• Extracted records:
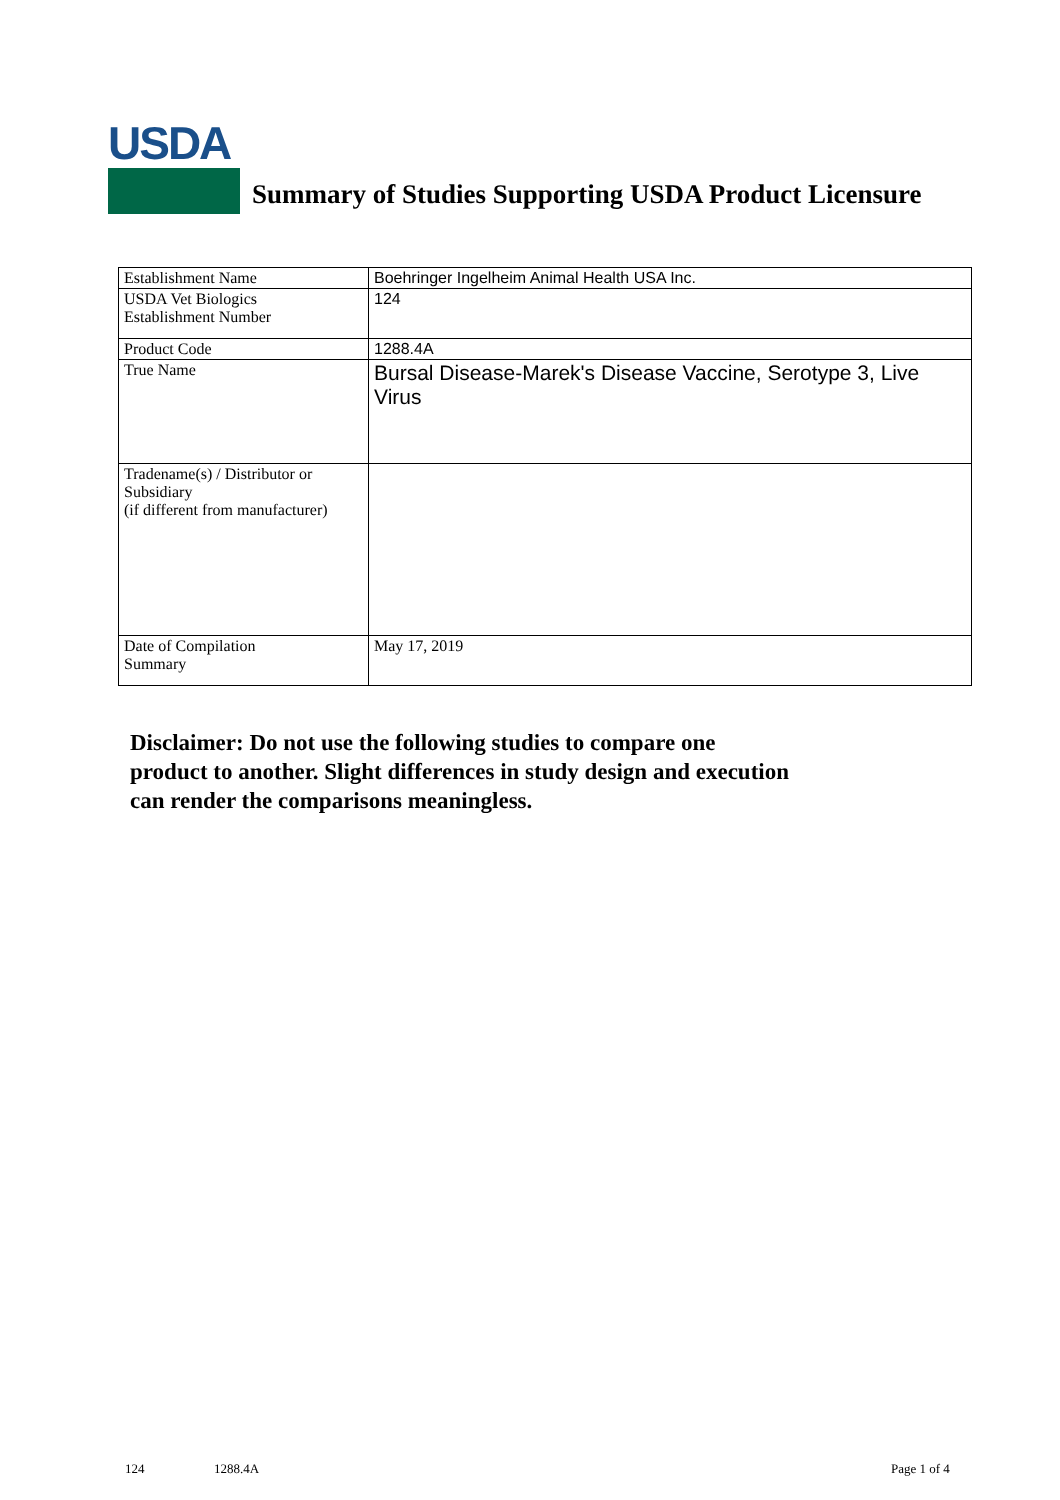USDA
Summary of Studies Supporting USDA Product Licensure
| Establishment Name | Boehringer Ingelheim Animal Health USA Inc. |
| USDA Vet Biologics Establishment Number | 124 |
| Product Code | 1288.4A |
| True Name | Bursal Disease-Marek's Disease Vaccine, Serotype 3, Live Virus |
| Tradename(s) / Distributor or Subsidiary (if different from manufacturer) | |
| Date of Compilation Summary | May 17, 2019 |
Disclaimer: Do not use the following studies to compare one
product to another. Slight differences in study design and execution
can render the comparisons meaningless.
124 1288.4A Page 1 of 4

• What to do: Starting with the line with "Health USA Inc. |" above and going on through the line with "Live Virus |", transcribe every line exactly, both ends included, and add nothing.

• Exercise result:
| Establishment Name | Boehringer Ingelheim Animal Health USA Inc. |
| USDA Vet Biologics Establishment Number | 124 |
| Product Code | 1288.4A |
| True Name | Bursal Disease-Marek's Disease Vaccine, Serotype 3, Live Virus |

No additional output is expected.